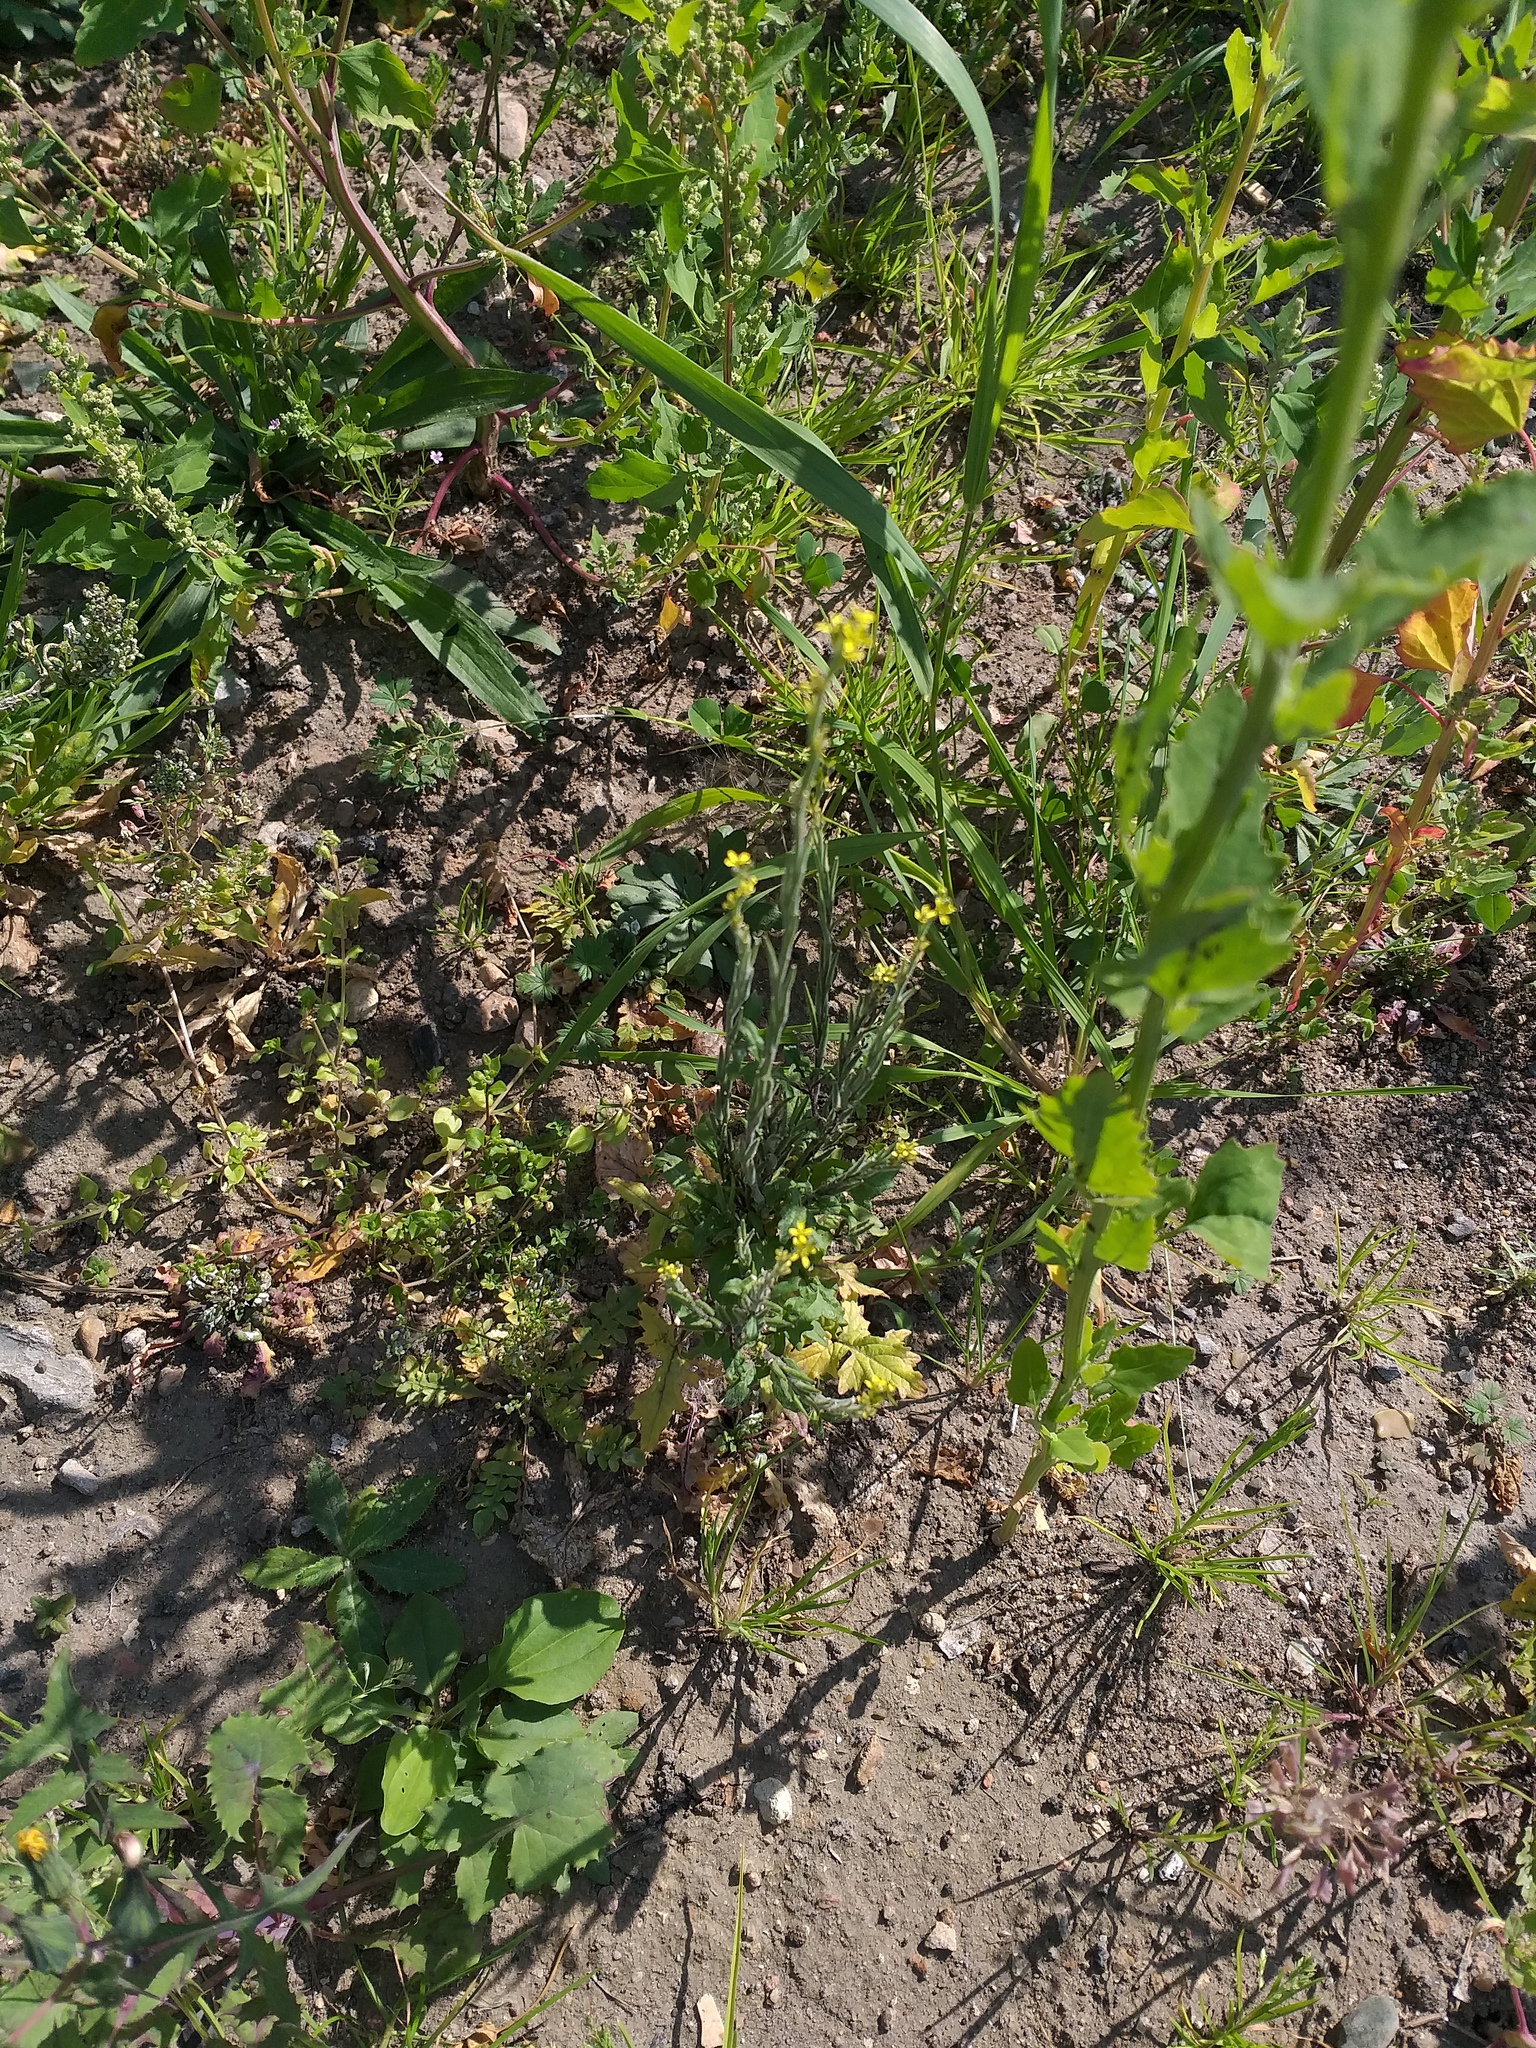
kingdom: Plantae
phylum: Tracheophyta
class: Magnoliopsida
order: Brassicales
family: Brassicaceae
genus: Sisymbrium
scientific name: Sisymbrium officinale
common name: Hedge mustard
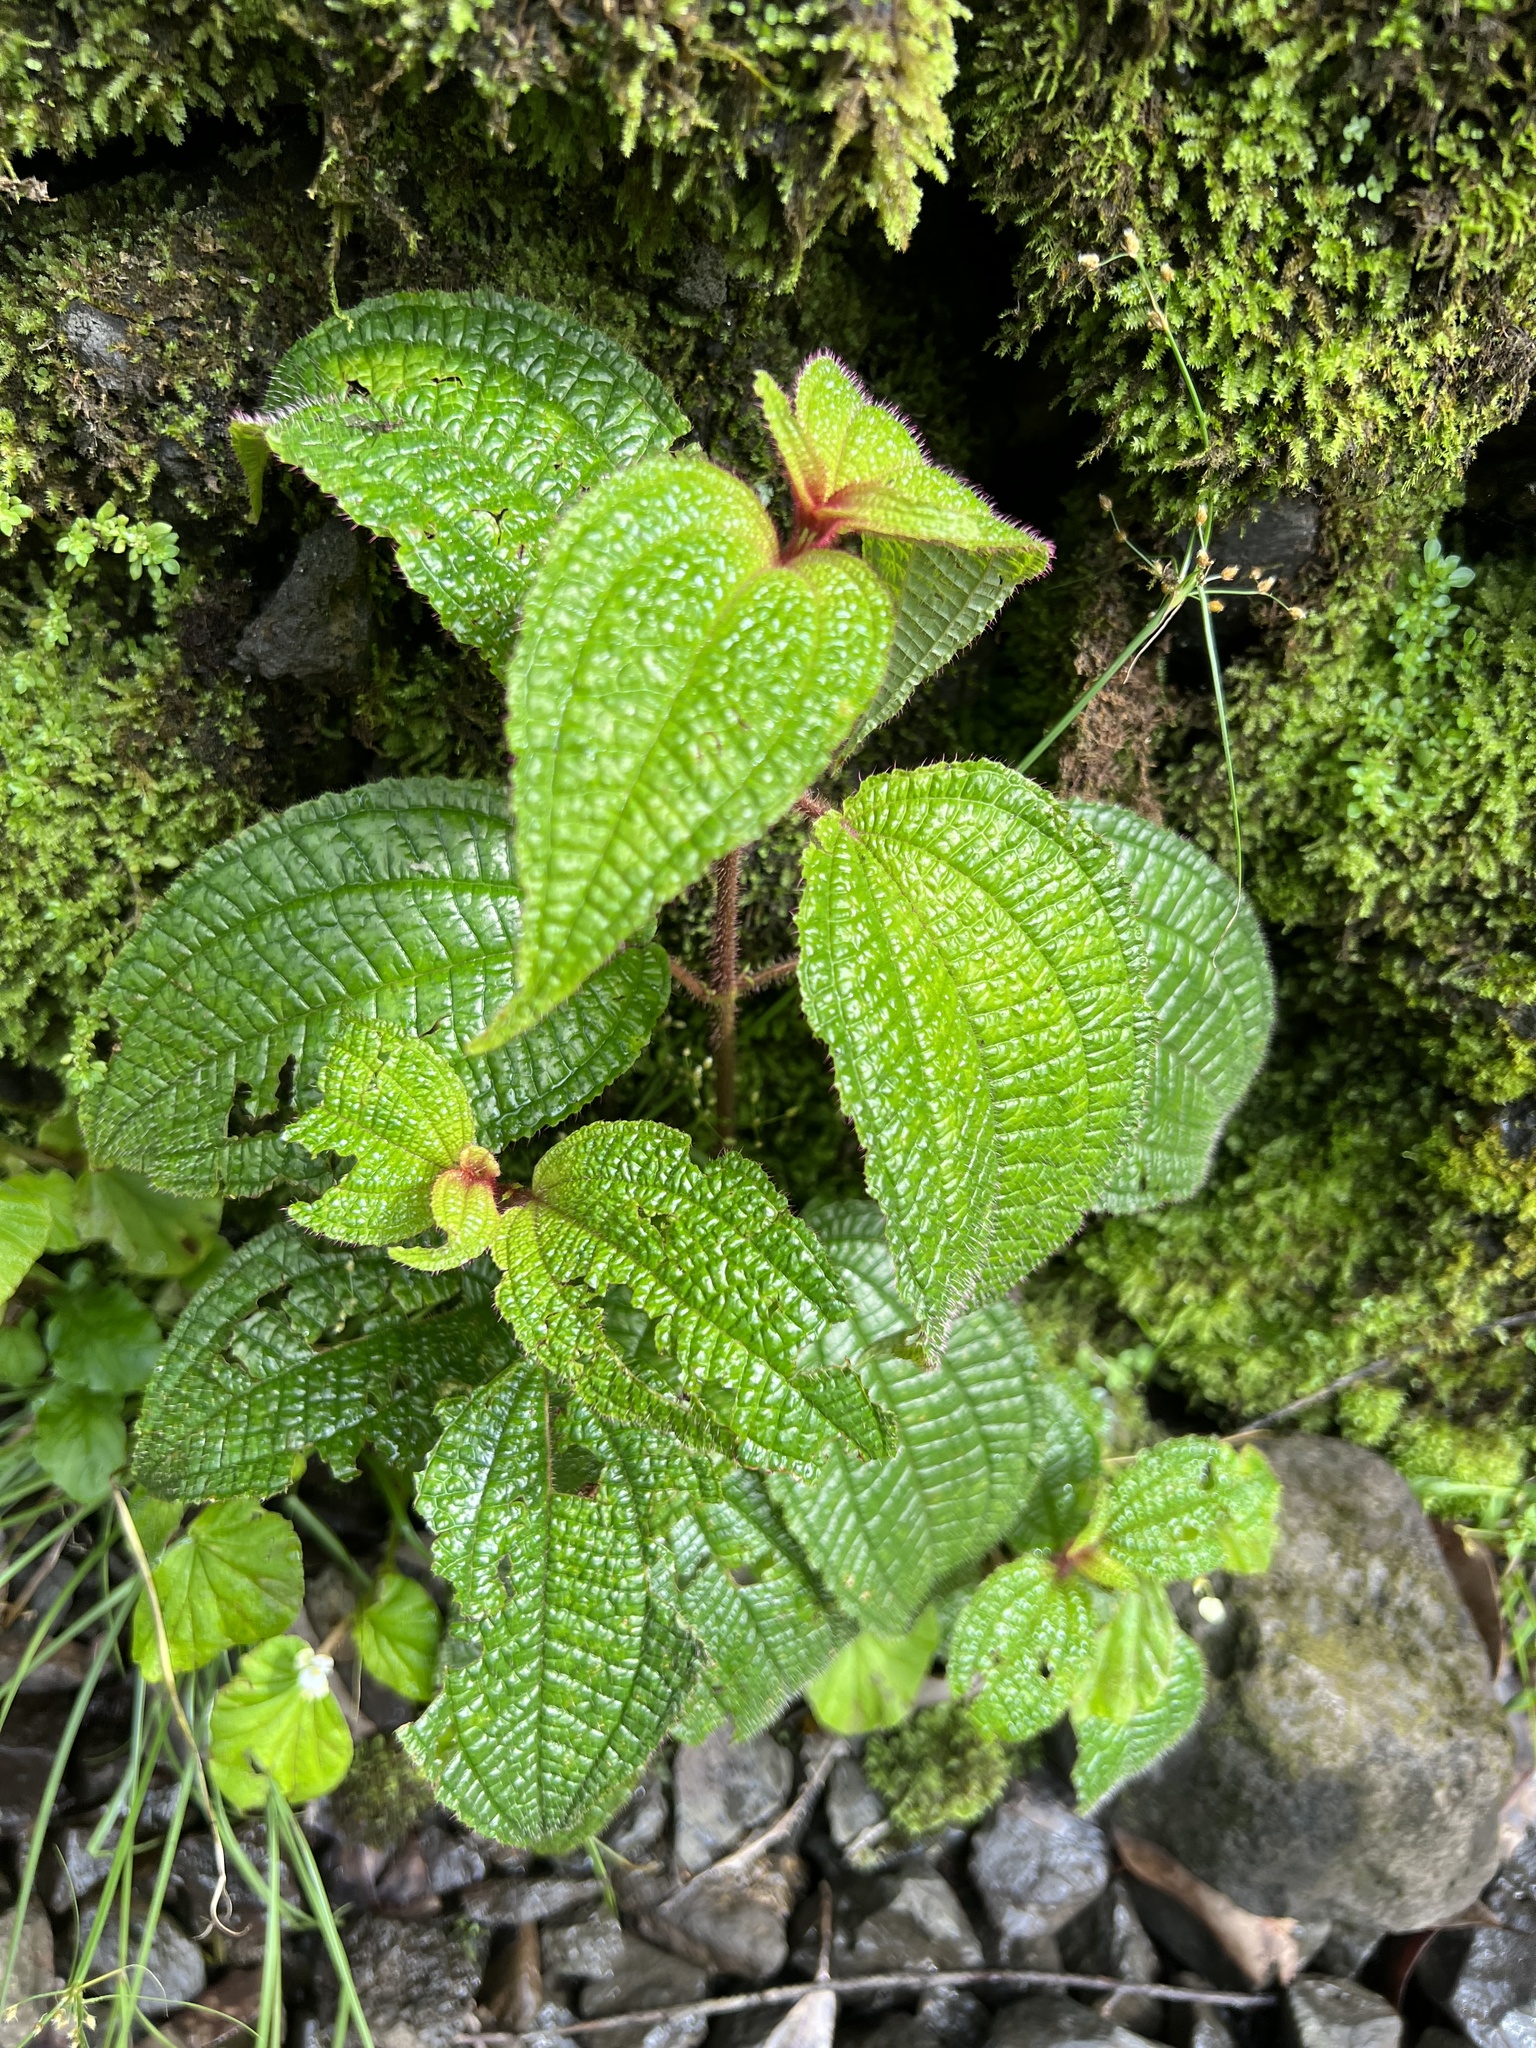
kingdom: Plantae
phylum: Tracheophyta
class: Magnoliopsida
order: Myrtales
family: Melastomataceae
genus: Miconia
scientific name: Miconia crenata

_EXERCISE GOAL:_ Render every line of the listing above as a numbered list, omitting any blank lines. Leave the pictures out of the answer.

_CORRECT RESULT:_
1. kingdom: Plantae
2. phylum: Tracheophyta
3. class: Magnoliopsida
4. order: Brassicales
5. family: Brassicaceae
6. genus: Sisymbrium
7. scientific name: Sisymbrium officinale
8. common name: Hedge mustard
9. kingdom: Plantae
10. phylum: Tracheophyta
11. class: Magnoliopsida
12. order: Myrtales
13. family: Melastomataceae
14. genus: Miconia
15. scientific name: Miconia crenata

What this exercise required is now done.